Twintig kleuters op een rij luisteren ademloos naar mij, als ik voorlees uit het prentenboek We hebben er een geitje bij. Het zijn de kleuters van mijn schoolschrijversschool in Slochteren De Wegwijzer waar ik deze week begonnen ben. Ze kauwen tevreden op het spekkie dat ik hun gegeven heb.Want ja, ik lees voor vanwege het nationale voorleesontbijt en dan moet er dus ook wat te smikkelen zijn.
En voordat de gezondheidsmensen onder ons, waartoe ik zelf overigens ook behoor, struikelen over dat mierzoete spekkie als ontbijt…het wás geen ontbijt. Deze kleuters hadden die traktatie nog van me tegoed, want ter gelegenheid van de feestelijke opening van het schoolschrijverstraject eerder in de week had ik alle klassen al getrakteerd, behalve dus groep 1 en 2.

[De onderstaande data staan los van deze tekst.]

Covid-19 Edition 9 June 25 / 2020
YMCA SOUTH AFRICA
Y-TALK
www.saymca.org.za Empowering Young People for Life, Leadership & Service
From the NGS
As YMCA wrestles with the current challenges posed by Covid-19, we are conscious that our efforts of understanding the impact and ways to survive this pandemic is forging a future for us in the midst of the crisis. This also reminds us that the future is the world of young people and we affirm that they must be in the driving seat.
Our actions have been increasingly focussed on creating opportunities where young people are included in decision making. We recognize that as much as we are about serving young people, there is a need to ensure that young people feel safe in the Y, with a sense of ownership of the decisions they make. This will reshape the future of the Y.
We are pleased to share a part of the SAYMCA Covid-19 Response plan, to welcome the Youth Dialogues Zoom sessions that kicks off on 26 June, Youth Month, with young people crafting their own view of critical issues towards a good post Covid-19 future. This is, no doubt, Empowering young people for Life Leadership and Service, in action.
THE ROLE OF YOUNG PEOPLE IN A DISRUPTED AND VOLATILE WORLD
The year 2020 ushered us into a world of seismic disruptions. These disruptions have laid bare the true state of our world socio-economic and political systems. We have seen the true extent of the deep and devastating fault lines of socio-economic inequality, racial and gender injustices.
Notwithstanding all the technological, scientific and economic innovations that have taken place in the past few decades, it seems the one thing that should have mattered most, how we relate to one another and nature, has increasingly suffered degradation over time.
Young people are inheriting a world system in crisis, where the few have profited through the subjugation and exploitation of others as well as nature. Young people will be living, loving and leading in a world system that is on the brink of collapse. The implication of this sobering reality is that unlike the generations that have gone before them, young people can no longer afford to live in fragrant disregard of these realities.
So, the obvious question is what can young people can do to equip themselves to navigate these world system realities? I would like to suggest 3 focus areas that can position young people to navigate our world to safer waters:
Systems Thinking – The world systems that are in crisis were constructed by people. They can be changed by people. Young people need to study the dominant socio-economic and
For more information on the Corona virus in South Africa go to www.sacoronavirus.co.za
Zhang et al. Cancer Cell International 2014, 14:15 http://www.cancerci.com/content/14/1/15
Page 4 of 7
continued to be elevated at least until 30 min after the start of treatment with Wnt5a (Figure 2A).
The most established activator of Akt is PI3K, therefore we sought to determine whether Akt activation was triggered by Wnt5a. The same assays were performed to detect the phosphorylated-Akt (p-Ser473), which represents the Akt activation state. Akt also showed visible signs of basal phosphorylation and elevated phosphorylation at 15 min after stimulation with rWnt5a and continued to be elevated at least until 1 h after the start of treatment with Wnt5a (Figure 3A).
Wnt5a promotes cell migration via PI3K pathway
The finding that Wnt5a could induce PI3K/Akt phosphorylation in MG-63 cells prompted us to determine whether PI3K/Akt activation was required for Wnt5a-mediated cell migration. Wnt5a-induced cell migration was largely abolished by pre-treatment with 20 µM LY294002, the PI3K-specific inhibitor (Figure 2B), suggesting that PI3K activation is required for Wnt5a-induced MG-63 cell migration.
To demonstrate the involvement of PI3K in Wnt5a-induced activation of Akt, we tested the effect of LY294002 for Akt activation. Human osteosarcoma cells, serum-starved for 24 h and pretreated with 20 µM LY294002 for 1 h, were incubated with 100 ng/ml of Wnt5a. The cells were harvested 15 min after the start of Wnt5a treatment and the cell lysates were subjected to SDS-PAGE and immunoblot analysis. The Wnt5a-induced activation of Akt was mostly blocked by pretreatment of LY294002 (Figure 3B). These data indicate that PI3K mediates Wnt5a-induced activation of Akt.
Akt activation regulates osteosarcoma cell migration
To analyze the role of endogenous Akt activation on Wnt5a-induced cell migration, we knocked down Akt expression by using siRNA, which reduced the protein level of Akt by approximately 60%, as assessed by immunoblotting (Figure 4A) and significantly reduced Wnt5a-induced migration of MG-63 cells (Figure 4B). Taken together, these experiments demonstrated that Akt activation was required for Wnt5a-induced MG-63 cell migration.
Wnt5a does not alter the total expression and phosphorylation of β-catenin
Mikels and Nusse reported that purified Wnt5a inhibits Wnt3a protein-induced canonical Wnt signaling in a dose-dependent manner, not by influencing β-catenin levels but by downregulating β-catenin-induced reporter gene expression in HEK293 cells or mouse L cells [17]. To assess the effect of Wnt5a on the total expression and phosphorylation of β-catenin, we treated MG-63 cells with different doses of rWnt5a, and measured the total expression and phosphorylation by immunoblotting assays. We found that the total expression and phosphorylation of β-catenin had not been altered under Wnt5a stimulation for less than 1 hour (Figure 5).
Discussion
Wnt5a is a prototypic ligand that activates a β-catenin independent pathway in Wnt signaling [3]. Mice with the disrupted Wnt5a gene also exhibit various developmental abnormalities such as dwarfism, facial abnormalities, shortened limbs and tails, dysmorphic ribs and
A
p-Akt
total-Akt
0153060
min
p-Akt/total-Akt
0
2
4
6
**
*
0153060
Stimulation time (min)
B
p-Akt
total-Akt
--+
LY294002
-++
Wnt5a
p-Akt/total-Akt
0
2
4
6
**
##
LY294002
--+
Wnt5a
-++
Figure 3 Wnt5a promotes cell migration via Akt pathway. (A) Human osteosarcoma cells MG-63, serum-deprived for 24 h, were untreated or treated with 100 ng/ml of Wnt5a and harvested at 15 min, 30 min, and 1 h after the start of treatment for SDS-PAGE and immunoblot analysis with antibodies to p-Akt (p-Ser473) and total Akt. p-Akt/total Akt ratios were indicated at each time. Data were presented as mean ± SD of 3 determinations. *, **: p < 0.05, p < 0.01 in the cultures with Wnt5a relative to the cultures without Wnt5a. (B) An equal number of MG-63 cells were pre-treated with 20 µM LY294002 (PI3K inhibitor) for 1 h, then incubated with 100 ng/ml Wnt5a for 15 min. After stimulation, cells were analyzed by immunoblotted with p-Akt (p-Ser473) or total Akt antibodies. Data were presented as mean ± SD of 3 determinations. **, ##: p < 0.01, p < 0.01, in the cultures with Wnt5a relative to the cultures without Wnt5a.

Met een aandoenlijke ernst luisteren de kinderen naar het verhaal. Vier- en vijfjarigen, wat zijn ze lief, leuk, grappig en spontaan. Allemaal willen ze het antwoord wel geven als ik iets vraag. ‘Een varken knort, een schaap mekkert en een paard…’
‘Loeit,’ roept het kleinste jongetje enthousiast.
Hij wordt meteen een beetje pinnig verbeterd door een meisje, dat erbij vertelt dat paarden haar lievelingsdieren zijn.
Ik kijk naar het beteuterde snoetje van het kleine jochie. ‘Ik vind een paard dat loeit eigenlijk wel heel bijzonder,’ zeg ik. ‘Goed bedacht van jou. Daar zou ik zomaar een verhaal over kunnen schrijven, want weet je, in verhalen kan alles.’
Nu straalt het jongetje.
Iets zeggen gaat makkelijk, maar de uitdaging zit ‘m in het doen.
De titel heb ik al: Het paard dat loeide. Nu de rest.